Guatemalan farmers have cultivated coffee since the mid-nineteenth century, and many of today’s finest lots come from fourth- and fifth-generation families who have refined their craft across lifetimes. Traditional shade-grown methods persist, with coffee plants sheltered beneath Inga and Grevillea trees that fix nitrogen in the soil and create a micro-ecosystem that benefits both the coffee and the surrounding biodiversity.
Processing in Guatemala favours the washed method, which preserves the bright acidity and clean structure that define the country’s best coffees. But the growing influence of honey processing in Antigua is adding new dimensions — a honeyed sweetness that complements the volcanic terroir beautifully.
Kenya
Nyeri · Kirinyaga
Kenyan coffee is not subtle. It arrives in the cup with a confidence that borders on audacity — bright, bold, and unapologetically complex. The country’s coffees, grown primarily on the fertile slopes surrounding Mount Kenya, are revered by specialty roasters for an intensity of flavour that few origins can match.
In Nyeri, one of Kenya’s premier growing counties, smallholder farmers cultivate the celebrated SL-28 and SL-34 varietals at elevations between 1,600 and 1,900 metres. These Scott Laboratories cultivars, developed in the 1930s, produce coffees with an almost otherworldly acidity — think blackcurrant, grapefruit, and ripe tomato — balanced by a rich, wine-like body that makes each sip feel substantial and layered.
Kirinyaga, on Mount Kenya’s southeastern slopes, produces coffees of similar stature but with a distinct character.

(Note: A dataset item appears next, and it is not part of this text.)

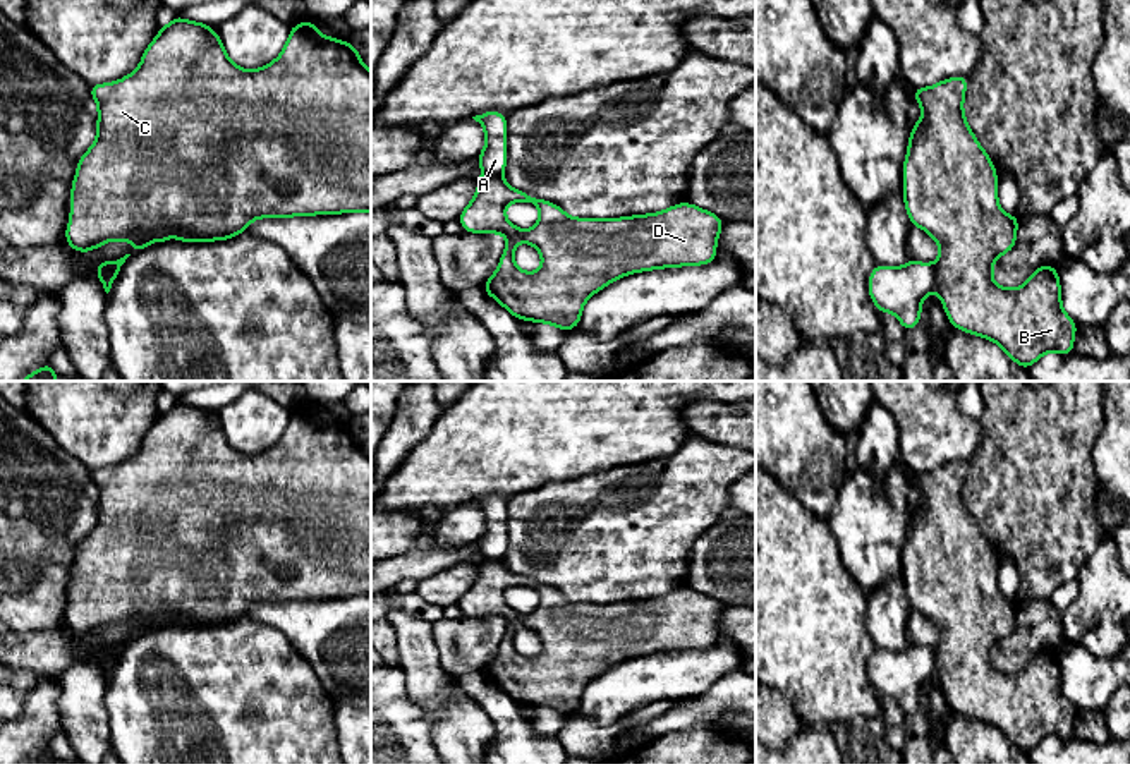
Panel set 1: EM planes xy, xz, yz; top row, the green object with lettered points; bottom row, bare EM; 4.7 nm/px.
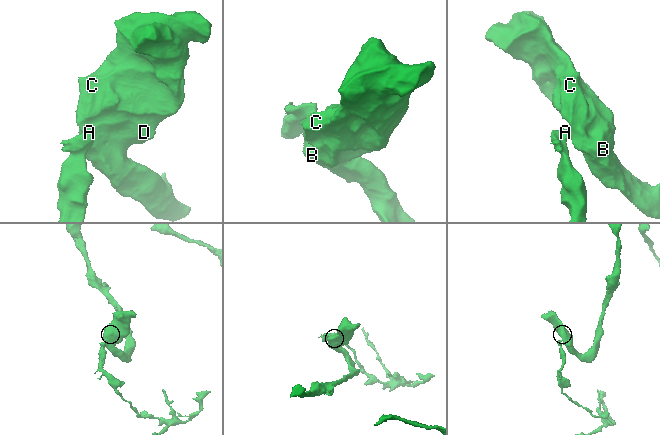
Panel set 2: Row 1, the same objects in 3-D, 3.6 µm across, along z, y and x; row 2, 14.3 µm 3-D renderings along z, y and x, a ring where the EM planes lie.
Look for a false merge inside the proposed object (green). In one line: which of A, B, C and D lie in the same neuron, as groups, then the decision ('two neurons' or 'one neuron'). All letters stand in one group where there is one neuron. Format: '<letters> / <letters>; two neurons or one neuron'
A / B C D; two neurons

The red volcanic soil here, rich in phosphorus and iron, yields cups that lean towards berry and tropical fruit, with a sweetness and juiciness that is utterly captivating. These coffees often score in the high eighties and low nineties on the specialty scale.
Kenya’s coffee industry is structured around a cooperative system that channels cherries through centralised washing stations, where the country’s signature double-wash fermentation process produces the clean, bright cups that have become Kenya’s calling card. It is a system built on collective effort and shared expertise — and the results speak for themselves in every cup.
Costa Rica
Tarrazú · West Valley
Costa Rica is where tradition meets innovation. This small Central American nation, known for its biodiversity and progressive environmental policies, has become one of the specialty coffee world’s most exciting origins — not for its size, but for the relentless creativity of its producers.
The Tarrazú region, perched at 1,200 to 1,900 metres in the Talamanca mountain range, is Costa Rica’s crown jewel. Volcanic soil, abundant rainfall, and cool mountain temperatures create ideal conditions for the Caturra and Catuaí varietals that dominate the region’s farms. The coffees here are defined by a honey-like sweetness, bright but balanced acidity, and a clean finish that makes them endlessly drinkable.
In the West Valley — the Naranjo, Grecia, and Palmares microclimates — a new generation of producers is pioneering experimental processing methods. Honey processing, in which varying amounts of mucilage are left on the bean during drying, has become a Costa Rican specialty. The result is a spectrum of flavour profiles: from the clean brightness of white honey to the deep, fruity complexity of black honey.
Costa Rica was the first country in the world to ban Robusta coffee cultivation, a bold legislative move in 1989 that committed the nation entirely to Arabica quality. That decision reflects a national philosophy that prizes excellence over volume — a philosophy that Noble Coffee shares, and one reason Costa Rican coffees hold a special place in our collection.